Shortly after the EB-5 visa program began, Congress created EB-5 regional centers. These centers manage and direct investments from foreign nationals and can be “any economic unit, public or private, which is involved with the promotion of economic growth, improved regional productivity, job creation, and increased domestic capital investment,” according to the USCIS’s website.
Some regional centers, like the one in Victorville, are designated as Targeted Employment Areas (TEAs), which are distinguished by having an unemployment rate that is at least 150 percent of the national average. Investments in such areas need only be $500,000.
The city of Victorville gave the company Inland Energy an exclusive contract to raise $25 million to help develop projects. Officials had promised the municipality that all funds would be raised by May but was only able to produce $3 million in foreign investment, which represents funding from six foreign nationals.
City officials asked Inland Energy why it was unable to produce the promised investment amount, but company representatives would not comment.

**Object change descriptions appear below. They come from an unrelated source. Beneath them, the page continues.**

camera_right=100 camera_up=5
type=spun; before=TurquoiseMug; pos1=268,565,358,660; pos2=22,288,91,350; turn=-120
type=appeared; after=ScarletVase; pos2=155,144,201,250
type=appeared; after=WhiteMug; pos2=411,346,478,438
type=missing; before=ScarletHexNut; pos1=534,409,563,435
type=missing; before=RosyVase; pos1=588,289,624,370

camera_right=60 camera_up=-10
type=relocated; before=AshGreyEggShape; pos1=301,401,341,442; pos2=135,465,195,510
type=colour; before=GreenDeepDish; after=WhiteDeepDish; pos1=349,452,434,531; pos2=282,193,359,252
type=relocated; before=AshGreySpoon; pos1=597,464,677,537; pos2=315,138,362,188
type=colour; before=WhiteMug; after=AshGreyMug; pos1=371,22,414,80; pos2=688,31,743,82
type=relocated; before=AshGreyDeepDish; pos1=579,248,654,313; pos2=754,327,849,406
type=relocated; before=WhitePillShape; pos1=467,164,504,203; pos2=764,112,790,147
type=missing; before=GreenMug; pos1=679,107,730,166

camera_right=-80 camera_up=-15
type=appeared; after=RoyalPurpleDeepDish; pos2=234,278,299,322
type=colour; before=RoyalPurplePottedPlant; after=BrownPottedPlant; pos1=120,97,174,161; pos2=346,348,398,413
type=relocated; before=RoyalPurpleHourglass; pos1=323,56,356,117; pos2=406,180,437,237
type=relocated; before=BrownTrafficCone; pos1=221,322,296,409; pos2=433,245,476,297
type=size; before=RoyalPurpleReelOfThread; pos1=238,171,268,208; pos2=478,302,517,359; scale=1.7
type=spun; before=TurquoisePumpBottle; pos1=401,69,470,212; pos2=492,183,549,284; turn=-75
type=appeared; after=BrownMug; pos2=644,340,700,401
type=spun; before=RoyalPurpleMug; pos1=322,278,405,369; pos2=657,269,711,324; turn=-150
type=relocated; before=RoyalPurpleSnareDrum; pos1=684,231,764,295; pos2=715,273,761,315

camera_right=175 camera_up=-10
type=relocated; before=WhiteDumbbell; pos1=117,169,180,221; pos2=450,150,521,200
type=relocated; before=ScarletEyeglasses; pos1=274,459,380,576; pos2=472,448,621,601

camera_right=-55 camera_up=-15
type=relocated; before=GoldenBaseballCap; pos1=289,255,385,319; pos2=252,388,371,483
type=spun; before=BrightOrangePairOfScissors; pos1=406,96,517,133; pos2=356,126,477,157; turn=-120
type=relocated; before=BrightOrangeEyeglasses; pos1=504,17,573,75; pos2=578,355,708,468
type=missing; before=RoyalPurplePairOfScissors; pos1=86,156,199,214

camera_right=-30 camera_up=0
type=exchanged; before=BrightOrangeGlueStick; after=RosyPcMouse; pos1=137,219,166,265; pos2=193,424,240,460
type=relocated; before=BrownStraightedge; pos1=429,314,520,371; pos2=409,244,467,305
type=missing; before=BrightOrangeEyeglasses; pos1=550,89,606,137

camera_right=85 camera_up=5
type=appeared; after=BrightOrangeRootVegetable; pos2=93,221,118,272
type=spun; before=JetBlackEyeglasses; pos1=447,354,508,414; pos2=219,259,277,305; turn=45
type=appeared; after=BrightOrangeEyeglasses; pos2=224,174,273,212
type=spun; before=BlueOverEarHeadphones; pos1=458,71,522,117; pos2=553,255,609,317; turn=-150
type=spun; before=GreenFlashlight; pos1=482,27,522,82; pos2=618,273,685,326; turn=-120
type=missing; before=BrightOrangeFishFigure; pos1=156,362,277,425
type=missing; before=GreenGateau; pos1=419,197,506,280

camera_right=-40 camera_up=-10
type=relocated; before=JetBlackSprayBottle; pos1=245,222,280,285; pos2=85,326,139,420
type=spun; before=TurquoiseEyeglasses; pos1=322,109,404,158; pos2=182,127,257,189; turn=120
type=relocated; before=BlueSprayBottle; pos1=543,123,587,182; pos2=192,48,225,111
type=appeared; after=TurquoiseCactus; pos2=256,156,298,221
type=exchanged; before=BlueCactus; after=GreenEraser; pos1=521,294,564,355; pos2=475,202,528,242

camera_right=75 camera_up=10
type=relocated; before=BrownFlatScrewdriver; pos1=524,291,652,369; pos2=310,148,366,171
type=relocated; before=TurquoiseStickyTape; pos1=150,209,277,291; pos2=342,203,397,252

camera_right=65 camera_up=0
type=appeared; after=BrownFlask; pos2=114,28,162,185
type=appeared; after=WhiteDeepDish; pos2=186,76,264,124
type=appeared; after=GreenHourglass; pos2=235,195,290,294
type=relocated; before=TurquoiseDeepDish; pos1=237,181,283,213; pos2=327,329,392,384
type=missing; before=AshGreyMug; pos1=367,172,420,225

Because of its failure to deliver, the USCIS issued a notice of “intent to terminate” the EB-5 regional center in Victorville, which is considered to be a rare occurrence by the news source.
The city was given until July 27 to respond to the agency’s concerns and the immigration petitions of those foreign nationals involved in the regional center have been put on hold.
Victorville submitted hundreds of pages of documents that it hopes will allay the agency’s qualms with the regional center, and now the city will have to wait for a response.
USCIS spokeswoman Mariana Gitmore told the news provider that it could be a month or two before economists are able to review the documents and determine whether or not Victorville’s EB-5 regional center will be terminated.